Q. How do you publicize your tutorial to the University of Colorado community? How about to the outside community?
A. We sent announcements to various listservs, and to bulletins that go to faculty and to graduate students. We also posted the tutorial to the graduate student web page and asked the grad student assembly to forward it to their members (which we think they did), and we placed press releases in all the campus papers and the system papers. This year we're planning to send targeted email to the new faculty who attend orientation as well.

Q. What sort of feedback have you received, if any, from the University community? From other users?
A. Use was very high right off the bat. I got a lot of calls on my campus from faculty interested in assigning it to graduate students. Use has been very high from outside the UC system as well, we've had users at locations all over the country, which really surprised us, but I haven't heard that much from them, though I also haven't dug through the assessment survey in a methodical way yet.

Q. We're really interested to know your reaction to the stronger-than-anticipated response to -- and usage of -- this tutorial. Do you have any plans to expand it? To track patterns of usage?
A. The most common request in the surveys is to add quizzes, so I think that we will discuss expanding it to include that. We may also promote it more widely since it seems so popular. We certainly are pleased that usage has been so high and so widespread.

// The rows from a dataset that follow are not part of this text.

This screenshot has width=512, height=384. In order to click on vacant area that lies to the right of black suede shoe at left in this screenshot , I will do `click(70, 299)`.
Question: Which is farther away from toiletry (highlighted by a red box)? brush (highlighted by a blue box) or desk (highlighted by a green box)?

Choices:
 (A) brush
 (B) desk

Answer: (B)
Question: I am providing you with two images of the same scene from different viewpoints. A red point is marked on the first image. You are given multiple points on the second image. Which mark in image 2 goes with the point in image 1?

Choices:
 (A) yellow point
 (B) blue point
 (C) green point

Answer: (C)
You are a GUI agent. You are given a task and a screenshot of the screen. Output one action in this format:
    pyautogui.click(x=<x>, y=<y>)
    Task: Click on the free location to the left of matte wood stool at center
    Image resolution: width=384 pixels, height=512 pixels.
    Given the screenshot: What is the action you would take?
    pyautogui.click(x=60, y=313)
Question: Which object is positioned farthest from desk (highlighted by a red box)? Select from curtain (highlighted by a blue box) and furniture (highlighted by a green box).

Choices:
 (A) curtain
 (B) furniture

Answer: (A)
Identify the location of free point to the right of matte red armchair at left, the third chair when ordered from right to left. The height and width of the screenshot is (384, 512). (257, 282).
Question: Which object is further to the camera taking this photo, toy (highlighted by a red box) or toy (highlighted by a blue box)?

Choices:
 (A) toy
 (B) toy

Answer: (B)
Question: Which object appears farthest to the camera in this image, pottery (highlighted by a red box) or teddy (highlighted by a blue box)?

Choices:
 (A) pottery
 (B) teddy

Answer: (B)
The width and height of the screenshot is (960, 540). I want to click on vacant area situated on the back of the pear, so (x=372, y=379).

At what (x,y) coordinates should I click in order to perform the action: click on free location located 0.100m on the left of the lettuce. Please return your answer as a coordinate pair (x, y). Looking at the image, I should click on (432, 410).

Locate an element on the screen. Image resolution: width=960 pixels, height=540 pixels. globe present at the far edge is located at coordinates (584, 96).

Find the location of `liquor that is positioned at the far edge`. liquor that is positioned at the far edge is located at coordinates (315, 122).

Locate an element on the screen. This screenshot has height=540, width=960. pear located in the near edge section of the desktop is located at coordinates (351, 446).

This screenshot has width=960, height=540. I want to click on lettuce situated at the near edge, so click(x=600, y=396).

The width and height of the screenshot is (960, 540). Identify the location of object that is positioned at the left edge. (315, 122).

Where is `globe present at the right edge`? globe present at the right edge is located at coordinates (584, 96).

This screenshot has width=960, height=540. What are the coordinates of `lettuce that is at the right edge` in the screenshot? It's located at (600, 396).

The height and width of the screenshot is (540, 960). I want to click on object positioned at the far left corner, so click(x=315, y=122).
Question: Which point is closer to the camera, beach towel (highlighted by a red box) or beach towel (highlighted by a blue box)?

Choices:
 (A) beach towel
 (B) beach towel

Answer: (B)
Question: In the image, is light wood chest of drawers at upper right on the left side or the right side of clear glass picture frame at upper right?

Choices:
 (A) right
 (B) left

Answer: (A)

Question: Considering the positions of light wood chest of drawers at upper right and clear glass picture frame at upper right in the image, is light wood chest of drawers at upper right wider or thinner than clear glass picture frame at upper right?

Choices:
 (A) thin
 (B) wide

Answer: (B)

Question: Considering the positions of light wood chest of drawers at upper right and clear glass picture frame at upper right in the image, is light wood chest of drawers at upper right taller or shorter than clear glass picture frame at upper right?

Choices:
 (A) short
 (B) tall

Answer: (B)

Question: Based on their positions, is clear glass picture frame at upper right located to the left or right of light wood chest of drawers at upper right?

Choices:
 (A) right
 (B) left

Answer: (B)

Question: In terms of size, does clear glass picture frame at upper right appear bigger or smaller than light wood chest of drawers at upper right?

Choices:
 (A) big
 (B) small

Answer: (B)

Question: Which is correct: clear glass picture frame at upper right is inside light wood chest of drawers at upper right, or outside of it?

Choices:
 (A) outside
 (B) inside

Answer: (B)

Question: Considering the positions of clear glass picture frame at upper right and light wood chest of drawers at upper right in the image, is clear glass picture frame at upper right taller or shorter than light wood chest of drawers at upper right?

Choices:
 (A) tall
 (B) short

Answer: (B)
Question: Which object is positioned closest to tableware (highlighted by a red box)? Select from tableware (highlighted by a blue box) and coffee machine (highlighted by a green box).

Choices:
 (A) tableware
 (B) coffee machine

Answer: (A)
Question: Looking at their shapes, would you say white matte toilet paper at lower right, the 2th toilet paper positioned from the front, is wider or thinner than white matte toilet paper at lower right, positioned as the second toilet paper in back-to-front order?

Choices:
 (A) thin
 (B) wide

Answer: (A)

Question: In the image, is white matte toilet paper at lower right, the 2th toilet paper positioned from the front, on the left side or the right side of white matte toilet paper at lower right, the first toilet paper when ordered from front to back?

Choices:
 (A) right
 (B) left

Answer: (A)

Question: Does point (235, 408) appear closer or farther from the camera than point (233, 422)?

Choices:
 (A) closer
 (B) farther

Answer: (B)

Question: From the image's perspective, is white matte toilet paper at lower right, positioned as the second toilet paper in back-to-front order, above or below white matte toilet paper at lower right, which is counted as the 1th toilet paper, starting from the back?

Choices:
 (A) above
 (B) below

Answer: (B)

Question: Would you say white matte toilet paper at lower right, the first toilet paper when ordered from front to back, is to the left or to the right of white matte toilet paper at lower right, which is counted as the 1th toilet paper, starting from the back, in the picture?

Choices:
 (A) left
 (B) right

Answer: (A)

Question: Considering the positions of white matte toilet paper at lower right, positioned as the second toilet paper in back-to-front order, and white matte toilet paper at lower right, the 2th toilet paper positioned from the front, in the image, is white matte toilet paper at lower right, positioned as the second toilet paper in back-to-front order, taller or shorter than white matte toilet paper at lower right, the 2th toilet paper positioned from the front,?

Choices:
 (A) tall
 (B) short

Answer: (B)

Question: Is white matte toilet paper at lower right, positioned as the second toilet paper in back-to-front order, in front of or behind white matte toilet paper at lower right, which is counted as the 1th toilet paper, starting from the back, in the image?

Q. How are you using the demographic and statistical data you are collecting?
A. So far, the only thing we've done is include the aggregate data in an article submitted about the tutorial. Long term, I think the demographic data will help us understand whether or not we are reaching our target audience and inform our promotion.

Q. What plans do you have for evaluating and assessing the impact of the tutorial?
A. So far the only assessment we have in place is the survey at the end. I've glanced through the surveys and they are overwhelmingly positive. The most common suggestion for improvement was, to my surprise, to add more quizzes, which will also be a helpful assessment tool if we track the results. We'd like to evaluate usability at some point (we ran out of time during development).

Q. Is there anything you'd like to add about your tutorial that you think our readers might like to know?
A. The response to this tutorial, based on usage, was much stronger than we anticipated, and we were delighted. I believe that the faculty are a group under-served by instruction, and perhaps we should be doing more to meet them where they are (in an asynchronous environment) with what they need.